Exercise instructions: Return the listing that follows exactly, with no pictures included.

Records supplied:
=== Section Start ===
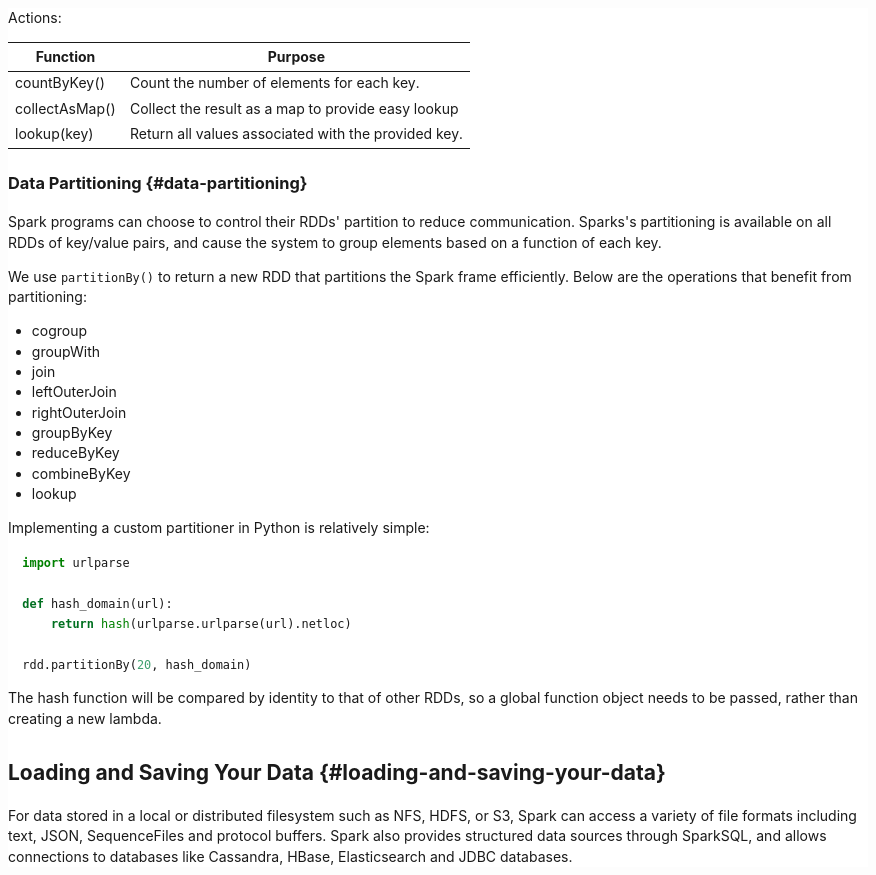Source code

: Actions:

| Function       | Purpose                                             |
|----------------|-----------------------------------------------------|
| countByKey()   | Count the number of elements for each key.          |
| collectAsMap() | Collect the result as a map to provide easy lookup  |
| lookup(key)    | Return all values associated with the provided key. |


### Data Partitioning {#data-partitioning}

Spark programs can choose to control their RDDs' partition to reduce
communication. Sparks's partitioning is available on all RDDs of
key/value pairs, and cause the system to group elements based on a
function of each key.

We use `partitionBy()` to return a new RDD that partitions the Spark
frame efficiently. Below are the operations that benefit from
partitioning:

-   cogroup
-   groupWith
-   join
-   leftOuterJoin
-   rightOuterJoin
-   groupByKey
-   reduceByKey
-   combineByKey
-   lookup

Implementing a custom partitioner in Python is relatively simple:

```python
  import urlparse

  def hash_domain(url):
      return hash(urlparse.urlparse(url).netloc)

  rdd.partitionBy(20, hash_domain)
```

The hash function will be compared by identity to that of other RDDs,
so a global function object needs to be passed, rather than creating a
new lambda.


## Loading and Saving Your Data {#loading-and-saving-your-data}

For data stored in a local or distributed filesystem such as NFS,
HDFS, or S3, Spark can access a variety of file formats including
text, JSON, SequenceFiles and protocol buffers. Spark also provides
structured data sources through SparkSQL, and allows connections to
databases like Cassandra, HBase, Elasticsearch and JDBC databases.
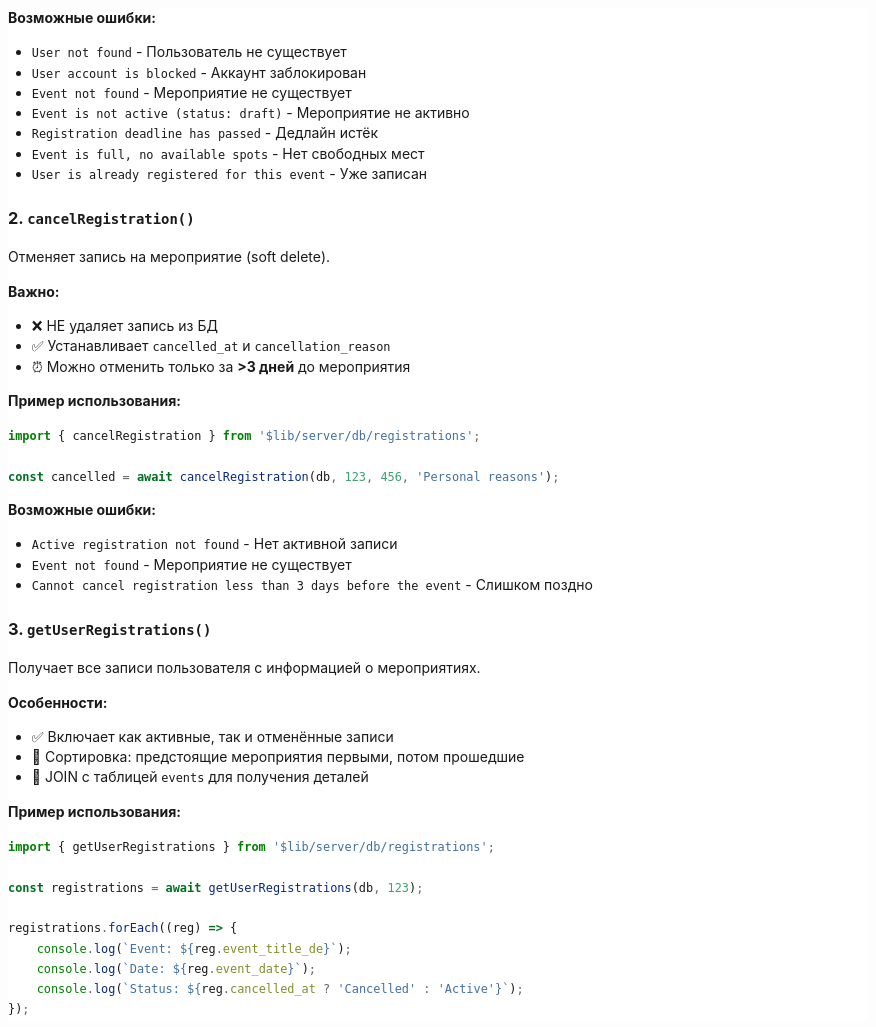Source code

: **Возможные ошибки:**

- `User not found` - Пользователь не существует
- `User account is blocked` - Аккаунт заблокирован
- `Event not found` - Мероприятие не существует
- `Event is not active (status: draft)` - Мероприятие не активно
- `Registration deadline has passed` - Дедлайн истёк
- `Event is full, no available spots` - Нет свободных мест
- `User is already registered for this event` - Уже записан

### 2. `cancelRegistration()`

Отменяет запись на мероприятие (soft delete).

**Важно:**

- ❌ НЕ удаляет запись из БД
- ✅ Устанавливает `cancelled_at` и `cancellation_reason`
- ⏰ Можно отменить только за **>3 дней** до мероприятия

**Пример использования:**

```typescript
import { cancelRegistration } from '$lib/server/db/registrations';

const cancelled = await cancelRegistration(db, 123, 456, 'Personal reasons');
```

**Возможные ошибки:**

- `Active registration not found` - Нет активной записи
- `Event not found` - Мероприятие не существует
- `Cannot cancel registration less than 3 days before the event` - Слишком поздно

### 3. `getUserRegistrations()`

Получает все записи пользователя с информацией о мероприятиях.

**Особенности:**

- ✅ Включает как активные, так и отменённые записи
- 📅 Сортировка: предстоящие мероприятия первыми, потом прошедшие
- 🔗 JOIN с таблицей `events` для получения деталей

**Пример использования:**

```typescript
import { getUserRegistrations } from '$lib/server/db/registrations';

const registrations = await getUserRegistrations(db, 123);

registrations.forEach((reg) => {
	console.log(`Event: ${reg.event_title_de}`);
	console.log(`Date: ${reg.event_date}`);
	console.log(`Status: ${reg.cancelled_at ? 'Cancelled' : 'Active'}`);
});
```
=== Section End ===
Finished exercise:
Source code

: Actions:

| Function       | Purpose                                             |
|----------------|-----------------------------------------------------|
| countByKey()   | Count the number of elements for each key.          |
| collectAsMap() | Collect the result as a map to provide easy lookup  |
| lookup(key)    | Return all values associated with the provided key. |


### Data Partitioning {#data-partitioning}

Spark programs can choose to control their RDDs' partition to reduce
communication. Sparks's partitioning is available on all RDDs of
key/value pairs, and cause the system to group elements based on a
function of each key.

We use `partitionBy()` to return a new RDD that partitions the Spark
frame efficiently. Below are the operations that benefit from
partitioning:

-   cogroup
-   groupWith
-   join
-   leftOuterJoin
-   rightOuterJoin
-   groupByKey
-   reduceByKey
-   combineByKey
-   lookup

Implementing a custom partitioner in Python is relatively simple:

```python
  import urlparse

  def hash_domain(url):
      return hash(urlparse.urlparse(url).netloc)

  rdd.partitionBy(20, hash_domain)
```

The hash function will be compared by identity to that of other RDDs,
so a global function object needs to be passed, rather than creating a
new lambda.


## Loading and Saving Your Data {#loading-and-saving-your-data}

For data stored in a local or distributed filesystem such as NFS,
HDFS, or S3, Spark can access a variety of file formats including
text, JSON, SequenceFiles and protocol buffers. Spark also provides
structured data sources through SparkSQL, and allows connections to
databases like Cassandra, HBase, Elasticsearch and JDBC databases.
Source code

: **Возможные ошибки:**

- `User not found` - Пользователь не существует
- `User account is blocked` - Аккаунт заблокирован
- `Event not found` - Мероприятие не существует
- `Event is not active (status: draft)` - Мероприятие не активно
- `Registration deadline has passed` - Дедлайн истёк
- `Event is full, no available spots` - Нет свободных мест
- `User is already registered for this event` - Уже записан

### 2. `cancelRegistration()`

Отменяет запись на мероприятие (soft delete).

**Важно:**

- ❌ НЕ удаляет запись из БД
- ✅ Устанавливает `cancelled_at` и `cancellation_reason`
- ⏰ Можно отменить только за **>3 дней** до мероприятия

**Пример использования:**

```typescript
import { cancelRegistration } from '$lib/server/db/registrations';

const cancelled = await cancelRegistration(db, 123, 456, 'Personal reasons');
```

**Возможные ошибки:**

- `Active registration not found` - Нет активной записи
- `Event not found` - Мероприятие не существует
- `Cannot cancel registration less than 3 days before the event` - Слишком поздно

### 3. `getUserRegistrations()`

Получает все записи пользователя с информацией о мероприятиях.

**Особенности:**

- ✅ Включает как активные, так и отменённые записи
- 📅 Сортировка: предстоящие мероприятия первыми, потом прошедшие
- 🔗 JOIN с таблицей `events` для получения деталей

**Пример использования:**

```typescript
import { getUserRegistrations } from '$lib/server/db/registrations';

const registrations = await getUserRegistrations(db, 123);

registrations.forEach((reg) => {
	console.log(`Event: ${reg.event_title_de}`);
	console.log(`Date: ${reg.event_date}`);
	console.log(`Status: ${reg.cancelled_at ? 'Cancelled' : 'Active'}`);
});
```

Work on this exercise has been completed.